Task directions - Going through the data below, copy out each line where the word "jedoch" shows up.

Saved entries
+---+
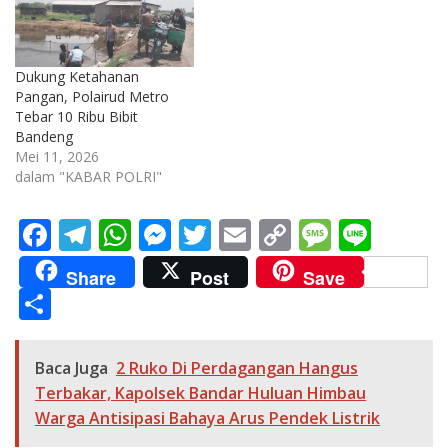
Dukung Ketahanan
Pangan, Polairud Metro
Tebar 10 Ribu Bibit
Bandeng
Mei 11, 2026
dalam "KABAR POLRI"
F
T
W
M
T
E
C
M
Li
ac
el
h
e
w
m
o
e
n
Share
Post
Save
e
e
at
ss
itt
ai
p
ss
e
S
b
gr
s
e
er
l
y
a
h
o
a
A
n
Li
g
ar
Baca Juga
2 Ruko Di Perdagangan Hangus
o
m
p
g
n
e
e
Terbakar, Kapolsek Bandar Huluan Himbau
k
p
er
k
Warga Antisipasi Bahaya Arus Pendek Listrik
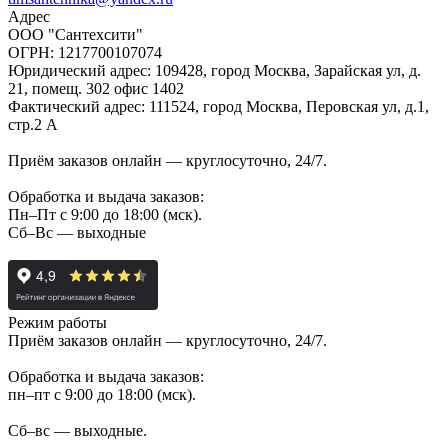
Адрес
ООО "Сантехсити"
ОГРН: 1217700107074
Юридический адрес: 109428, город Москва, Зарайская ул, д.
21, помещ. 302 офис 1402
Фактический адрес: 111524, город Москва, Перовская ул, д.1,
стр.2 А
Приём заказов онлайн — круглосуточно, 24/7.
Обработка и выдача заказов:
Пн–Пт с 9:00 до 18:00 (мск).
Сб–Вс — выходные
Режим работы
Приём заказов онлайн — круглосуточно, 24/7.
Обработка и выдача заказов:
пн–пт с 9:00 до 18:00 (мск).
Сб–вс — выходные.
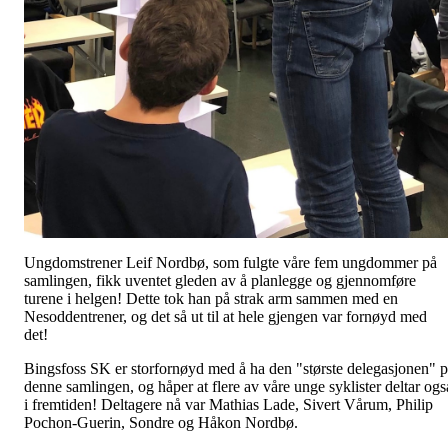
Ungdomstrener Leif Nordbø, som fulgte våre fem ungdommer på
samlingen, fikk uventet gleden av å planlegge og gjennomføre
turene i helgen! Dette tok han på strak arm sammen med en
Nesoddentrener, og det så ut til at hele gjengen var fornøyd med
det!
Bingsfoss SK er storfornøyd med å ha den "største delegasjonen" 
denne samlingen, og håper at flere av våre unge syklister deltar ogs
i fremtiden! Deltagere nå var Mathias Lade, Sivert Vårum, Philip
Pochon-Guerin, Sondre og Håkon Nordbø.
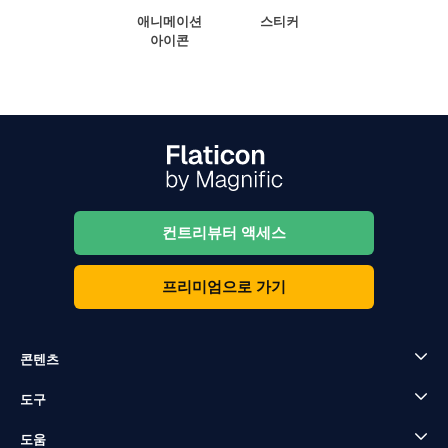
애니메이션
스티커
아이콘
컨트리뷰터 액세스
프리미엄으로 가기
콘텐츠
도구
도움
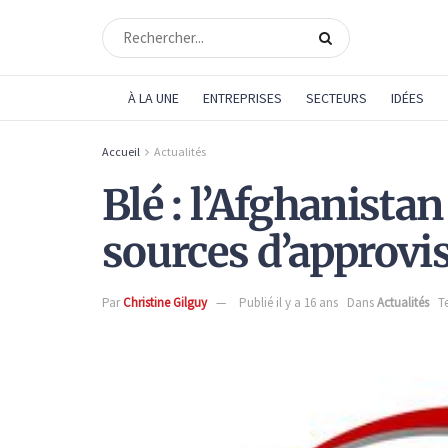
À LA UNE
ENTREPRISES
SECTEURS
IDÉES
Accueil
Actualités
Blé : l’Afghanistan
sources d’approv
Par
Christine Gilguy
Publié il y a 16 ans
Dans
Actualités
T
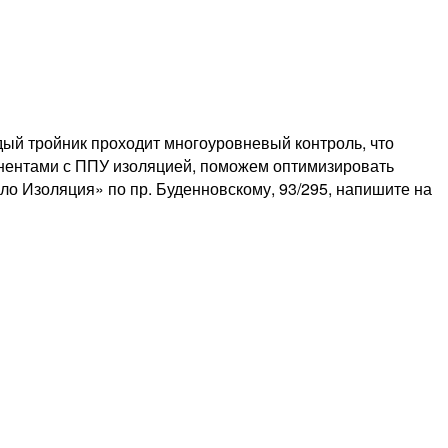
ый тройник проходит многоуровневый контроль, что
нентами с ППУ изоляцией, поможем оптимизировать
ло Изоляция» по пр. Буденновскому, 93/295, напишите на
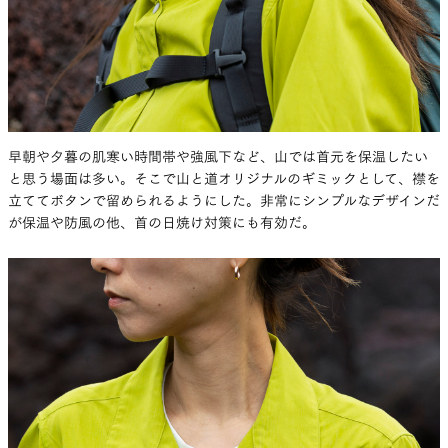
早朝や夕暮の肌寒い時間帯や強風下など、山では首元を保温したい
と思う場面は多い。そこで山と道オリジナルのギミックとして、襟を
立ててボタンで留められるようにした。非常にシンプルなデザインだ
が保温や防風の他、首の日焼け対策にも有効だ。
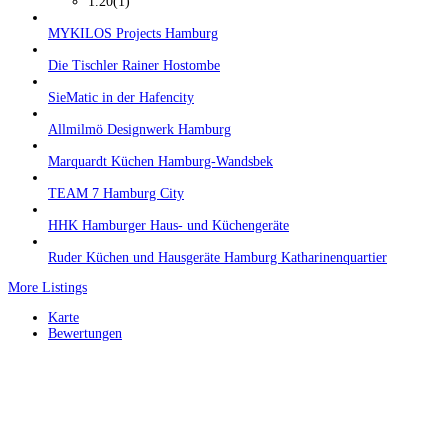
1.20
(1)
MYKILOS Projects Hamburg
Die Tischler Rainer Hostombe
SieMatic in der Hafencity
Allmilmö Designwerk Hamburg
Marquardt Küchen Hamburg-Wandsbek
TEAM 7 Hamburg City
HHK Hamburger Haus- und Küchengeräte
Ruder Küchen und Hausgeräte Hamburg Katharinenquartier
More Listings
Karte
Bewertungen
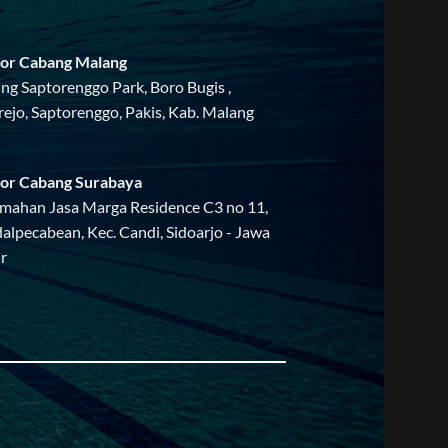
or Cabang Malang
ing Saptorenggo Park, Boro Bugis ,
rejo, Saptorenggo, Pakis, Kab. Malang
or Cabang Surabaya
mahan Jasa Marga Residence C3 no 11,
alpecabean, Kec. Candi, Sidoarjo - Jawa
r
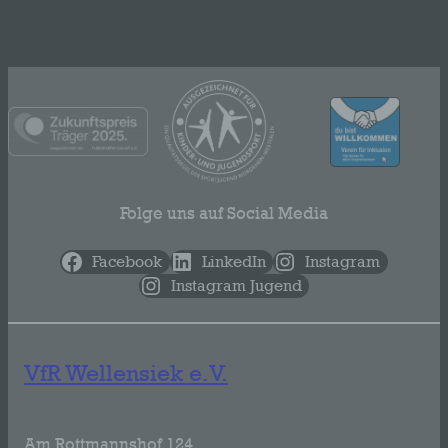
Folge uns auf Social Media
Facebook
LinkedIn
Instagram
Instagram Jugend
VfR Wellensiek e.V.
Am Rottmannshof 124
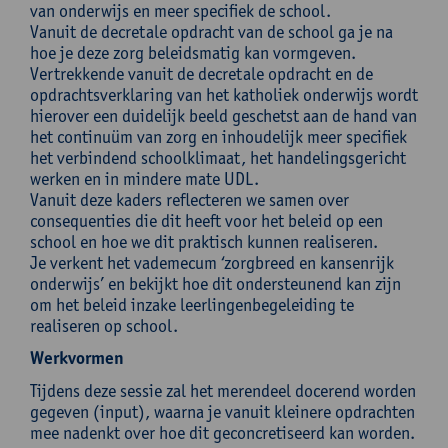
van onderwijs en meer specifiek de school.
Vanuit de decretale opdracht van de school ga je na
hoe je deze zorg beleidsmatig kan vormgeven.
Vertrekkende vanuit de decretale opdracht en de
opdrachtsverklaring van het katholiek onderwijs wordt
hierover een duidelijk beeld geschetst aan de hand van
het continuüm van zorg en inhoudelijk meer specifiek
het verbindend schoolklimaat, het handelingsgericht
werken en in mindere mate UDL.
Vanuit deze kaders reflecteren we samen over
consequenties die dit heeft voor het beleid op een
school en hoe we dit praktisch kunnen realiseren.
Je verkent het vademecum ‘zorgbreed en kansenrijk
onderwijs’ en bekijkt hoe dit ondersteunend kan zijn
om het beleid inzake leerlingenbegeleiding te
realiseren op school.
Werkvormen
Tijdens deze sessie zal het merendeel docerend worden
gegeven (input), waarna je vanuit kleinere opdrachten
mee nadenkt over hoe dit geconcretiseerd kan worden.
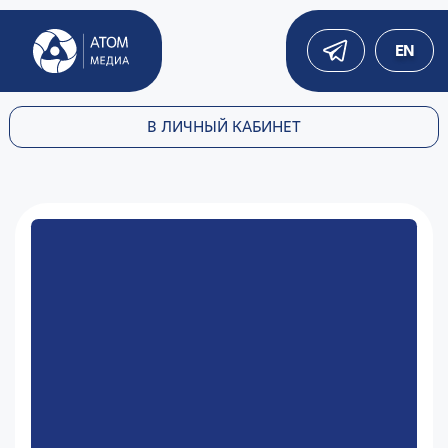
EN
В ЛИЧНЫЙ КАБИНЕТ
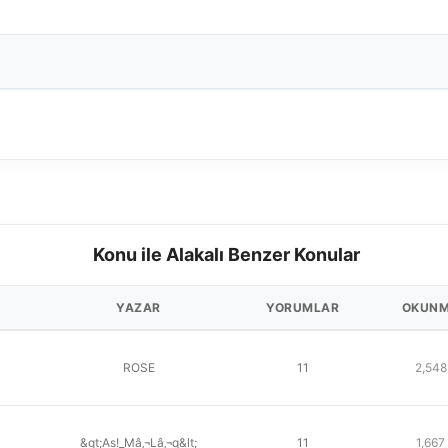
Konu ile Alakalı Benzer Konular
YAZAR
YORUMLAR
OKUN
ROSE
11
2,548
&gt;As!_Mâ‚¬Lâ‚¬q&lt;
11
1,667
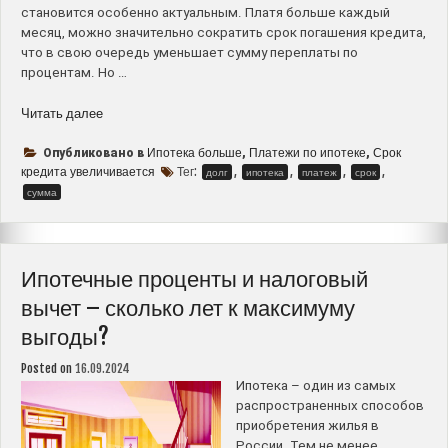
становится особенно актуальным. Платя больше каждый
месяц, можно значительно сократить срок погашения кредита,
что в свою очередь уменьшает сумму переплаты по
процентам. Но …
“Платим
Читать далее
больше
по
Ипотека больше
Платежи по ипотеке
Срок
Опубликовано в
,
,
ипотеке
кредита увеличивается
Тег:
,
,
,
,
долг
ипотека
платеж
срок
–
сумма
влияние
на
общую
сумму
Ипотечные проценты и налоговый
долга
вычет – сколько лет к максимуму
и
выгоды?
срок
кредита”
Posted on
16.09.2024
Ипотека – один из самых
распространенных способов
приобретения жилья в
России. Тем не менее,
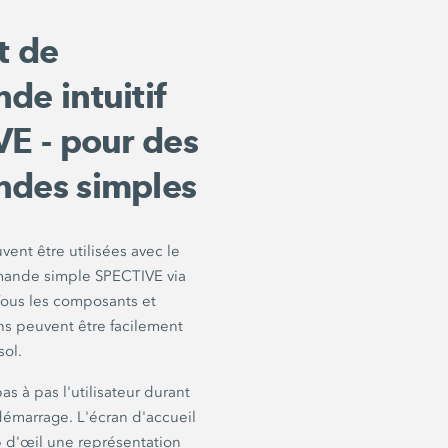
t de
e intuitif
E - pour des
des simples
ent être utilisées avec le
ande simple SPECTIVE via
 Tous les composants et
ons peuvent être facilement
sol.
s à pas l'utilisateur durant
émarrage. L'écran d'accueil
 d'œil une représentation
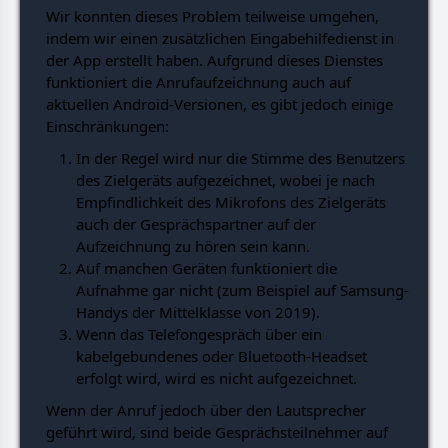
Wir konnten dieses Problem teilweise umgehen,
indem wir einen zusätzlichen Eingabehilfedienst in
der App erstellt haben. Aufgrund dieses Dienstes
funktioniert die Anrufaufzeichnung auch auf
aktuellen Android-Versionen, es gibt jedoch einige
Einschränkungen:
In der Regel wird nur die Stimme des Benutzers
des Zielgeräts aufgezeichnet, wobei je nach
Empfindlichkeit des Mikrofons des Zielgeräts
auch der Gesprächspartner auf der
Aufzeichnung zu hören sein kann.
Auf manchen Geräten funktioniert die
Aufnahme gar nicht (zum Beispiel auf Samsung-
Handys der Mittelklasse von 2019).
Wenn das Telefongespräch über ein
kabelgebundenes oder Bluetooth-Headset
erfolgt wird, wird es nicht aufgezeichnet.
Wenn der Anruf jedoch über den Lautsprecher
geführt wird, sind beide Gesprächsteilnehmer auf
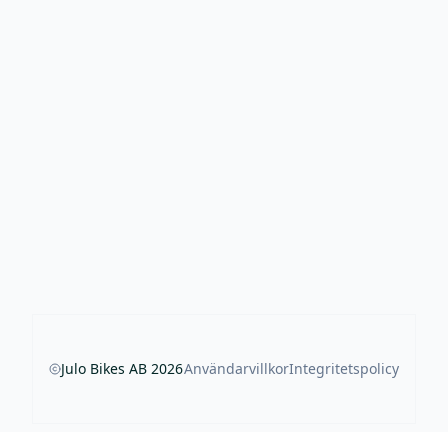
Julo Bikes AB
2026
Användarvillkor
Integritetspolicy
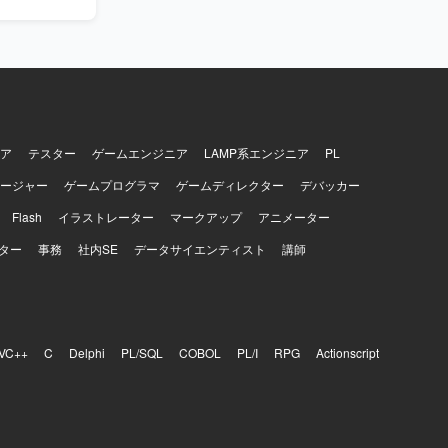
。SQLを用
ていただきま
ア
テスター
ゲームエンジニア
LAMP系エンジニア
PL
ージャー
ゲームプログラマ
ゲームディレクター
デバッカー
Flash
イラストレーター
マークアップ
アニメーター
ター
事務
社内SE
データサイエンティスト
講師
VC++
C
Delphi
PL/SQL
COBOL
PL/I
RPG
Actionscript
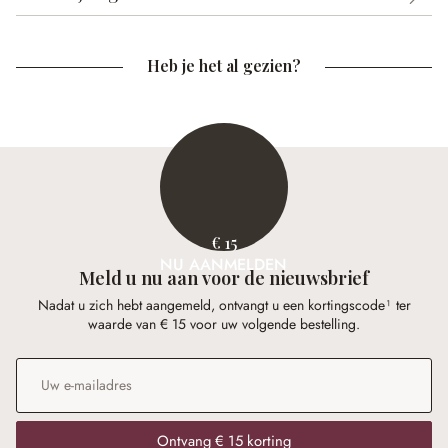
Heb je het al gezien?
€ 15
NU AANMELDEN
Meld u nu aan voor de nieuwsbrief
Nadat u zich hebt aangemeld, ontvangt u een kortingscode¹ ter
waarde van € 15 voor uw volgende bestelling.
E-mailadres
*
Ontvang € 15 korting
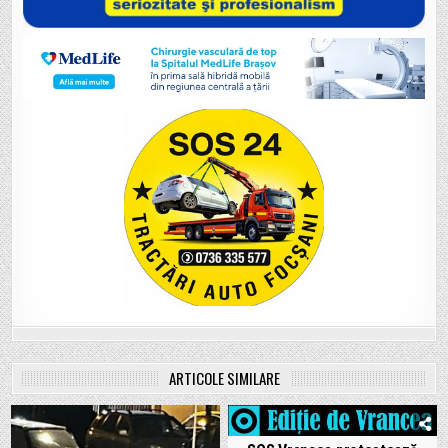
ARTICOLE SIMILARE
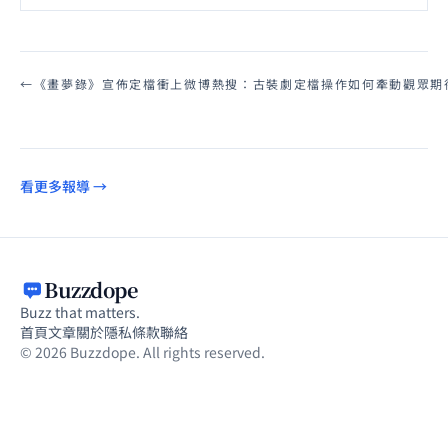
←
《畫夢錄》宣佈定檔衝上微博熱搜：古裝劇定檔操作如何牽動觀眾期
看更多報導 →
Buzzdope
Buzz that matters.
首頁
文章
關於
隱私
條款
聯絡
© 2026 Buzzdope. All rights reserved.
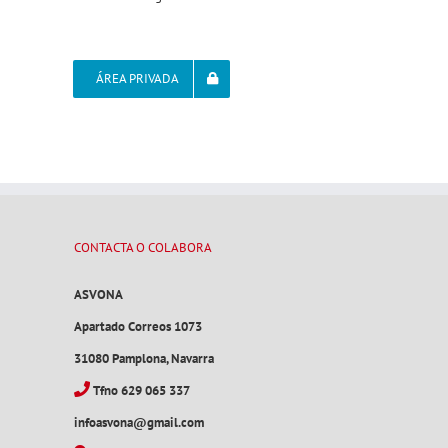
ÁREA PRIVADA
CONTACTA O COLABORA
ASVONA
Apartado Correos 1073
31080 Pamplona, Navarra
Tfno 629 065 337
infoasvona@gmail.com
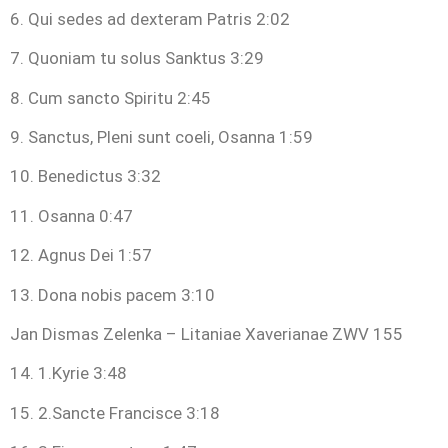
6. Qui sedes ad dexteram Patris 2:02
7. Quoniam tu solus Sanktus 3:29
8. Cum sancto Spiritu 2:45
9. Sanctus, Pleni sunt coeli, Osanna 1:59
10. Benedictus 3:32
11. Osanna 0:47
12. Agnus Dei 1:57
13. Dona nobis pacem 3:10
Jan Dismas Zelenka – Litaniae Xaverianae ZWV 155
14. 1.Kyrie 3:48
15. 2.Sancte Francisce 3:18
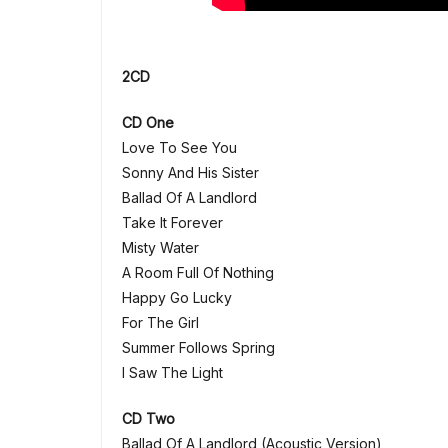
2CD
CD One
Love To See You
Sonny And His Sister
Ballad Of A Landlord
Take It Forever
Misty Water
A Room Full Of Nothing
Happy Go Lucky
For The Girl
Summer Follows Spring
I Saw The Light
CD Two
Ballad Of A Landlord (Acoustic Version)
+---+
Written reply -
aktuellen Android-Versionen, es gibt jedoch einige
Wenn der Anruf jedoch über den Lautsprecher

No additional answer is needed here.